El elogio incesante, usado para reforzar una conducta adecuada, puede resultar contraproducente si se centra precisamente en la inteligencia o, en términos coloquiales, en lo listo que es. Si ante la resolución de una cuenta de multiplicar le decimos a Susanita “¡qué lista eres!”, “¡eres muy inteligente!”, esa bienintencionada alabanza a la larga puede acabar creando cierto temor a que el error lleve a no ser tan lista. El día que me equivoque dejaré de serlo. Subyace la idea de que los demás me aprecian por lo que soy (lista), no por lo que hago (esfuerzo). Por lógica pura, acabaremos evitando las tareas en las que los aciertos no estén garantizados a la primera de cambio, no vayan a pensar que soy tonto. Y dedicándonos sólo a lo que nos sale bien, a lo que no implica ningún riesgo, las estrategias de aprendizaje mueren de inanición. El horizonte de nuestras habilidades se estrecha drásticamente.


De hecho, el elogio en ocasiones está tan instaurado que algunos niños/as viven en él de forma continua desde muy pequeños, como una especie de exorcismo frente a estilos educativos anteriores que escatimaban todo. De regatear hasta las más mínimas muestras de cariño o reconocimiento se ha pasado, en contados casos, a aplaudir absolutamente todo lo que hacen los pequeños. Sin embargo, a nadie se le escapa que estar escuchando a todas horas y por cualquier causa halagos exagerados consigue que éstos, cuando menos, pierdan su eficacia e interés.

En el ejemplo de la niña que resuelve bien la multiplicación o el problema matemático, el maestro o progenitor debería pedirle que le explique cómo lo ha conseguido y centrarse en reconocer el mérito del proceso, o intentar que lo aplique en otras cuentas, incluso si el resultado no es el correcto. Crear una resistencia a la frustración, valorar el esfuerzo aunque no se logren aciertos es una herramienta mucho más útil en la vida, a largo plazo, que  pensar que uno es listísimo o que hay que fingir serlo. Porque ensalzar la inteligencia por delante del trabajo suele dejar una víctima por el camino: la motivación. Si la inteligencia es una especie de don inalterable que nace con uno, ¿para qué me voy a molestar en esforzarme?


“He fallado más de 9000 tiros a canasta. He perdido unos trescientos partidos. 26 veces esperaban de mí que encestara en el último minuto para ganar y no fue así. He fracasado una y otra vez en mi vida, y por eso he tenido éxito”. Michael Jordan.  

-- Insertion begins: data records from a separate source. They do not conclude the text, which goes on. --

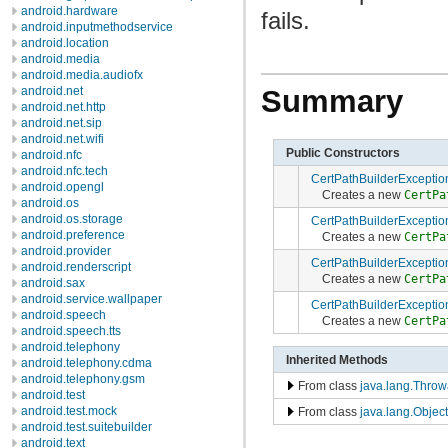
android.hardware
fails.
android.inputmethodservice
android.location
android.media
android.media.audiofx
android.net
Summary
android.net.http
android.net.sip
android.net.wifi
Public Constructors
android.nfc
android.nfc.tech
CertPathBuilderExceptio
android.opengl
Creates a new
CertPa
android.os
android.os.storage
CertPathBuilderExceptio
android.preference
Creates a new
CertPa
android.provider
CertPathBuilderExceptio
android.renderscript
Creates a new
CertPa
android.sax
android.service.wallpaper
CertPathBuilderExceptio
android.speech
Creates a new
CertPa
android.speech.tts
android.telephony
Inherited Methods
android.telephony.cdma
android.telephony.gsm
From class
java.lang.Throw
android.test
android.test.mock
From class
java.lang.Object
android.test.suitebuilder
android.text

·    En lugar de “qué listo/a eres”, “qué bueno/a eres”, que suena absolutamente genérico, es preferible concretar las alabanzas y dotarlas de cierta personalización: “me gusta cómo has hecho este problema”, “me encanta verte jugar al baloncesto con tantas ganas”, “los deberes eran largos y me alegra ver que has estado muy concentrado y los has acabado”.

     Ante posibles dificultades, proponer vías de salida: “si dedicas media hora todos los días a estudiar ciencias, en cuatro días puedes tener preparado el examen. Yo puedo preguntarte/ayudarte también”.

·   Evitar las comparaciones con otros niños y la alabanza continua de la inteligencia. Recibir halagos de ese tipo es posible que cree temor ante el fracaso; ser muy listo es una etiqueta que nadie quiere perder. Es preferible elogiar sus estrategias (“Ya veo que has encontrado la manera de hacerlo”), el trabajo concreto (“esa lámina de dibujo te ha quedado muy bien por los colores que has usado”) y, sobre todo, el esfuerzo (“se nota que has estado estudiando/entrenando/practicando mucho”).